The National Law Journal and the Wall Street Journal Law Blog note an apparent legal curiosity: Paul Clement, superstar head of King & Spaulding’s appellate group and Bush-administration solicitor general, now “flirts with liberalism” and has “embrace[d] left-leaning causes” to grow his practice.  Is this another case of a conservative lawyer “growing” in office or “drifting” to the left, seduced by the cocktail parties and press attention of the Washington elite?

Hardly.  The two cases that prompted this gnashing of teeth (or cautious optimism, depending on where the commentator resides on the political spectrum) are Perdue v. Kenny A. and Pottowattamie County v.
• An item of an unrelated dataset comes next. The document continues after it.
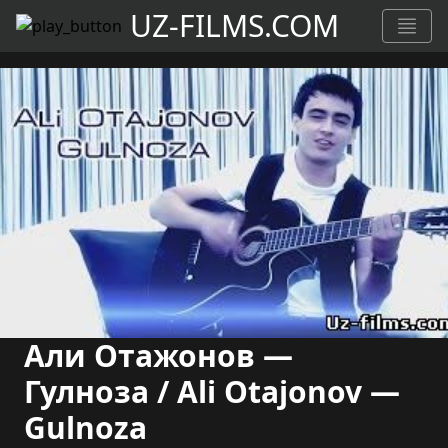
UZ-FILMS.COM
Али Отажонов —
Гулноза / Ali Otajonov —
Gulnoza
McGhee.  In Kenny A., Clement represented a group of public interest attorneys who won a big case on behalf of mistreated foster children and argued that they should be entitled to the enhanced fees the trial court awarded them for exceptional performance.  In McGhee, Clement’s clients are two men who were framed by overzealous prosecutors and served 25 years in prison for crimes they didn’t commit – the convictions for which were based on the prosecutors’ fabricated evidence.

To say that these are left-wing positions is to consider the Left to be the only possible champion of justice and constitutional rights, and to paint the non-Left as standing for limitless, unaccountable governmental power.  Neither of these positions is accurate, to say the least.  If anything, Clement’s positions are solidly libertarian.

Indeed, Cato filed briefs in both cases, and I signed both of them.  You can read our brief in Kenny A. here and in McGhee here – Clement actually called me to make sure Cato got involved in this one – and you can read my blog posts about the cases here and here, respectively.

In short, if Paul Clement has gone red, well then so have I – and trust me, there won’t be any kumbaya confabs at my place any time soon.  My car’s new vanity plate does say FED 51, however – short for Federalist 51 – so feel free to call me out for flirtations with Madisonian political theory.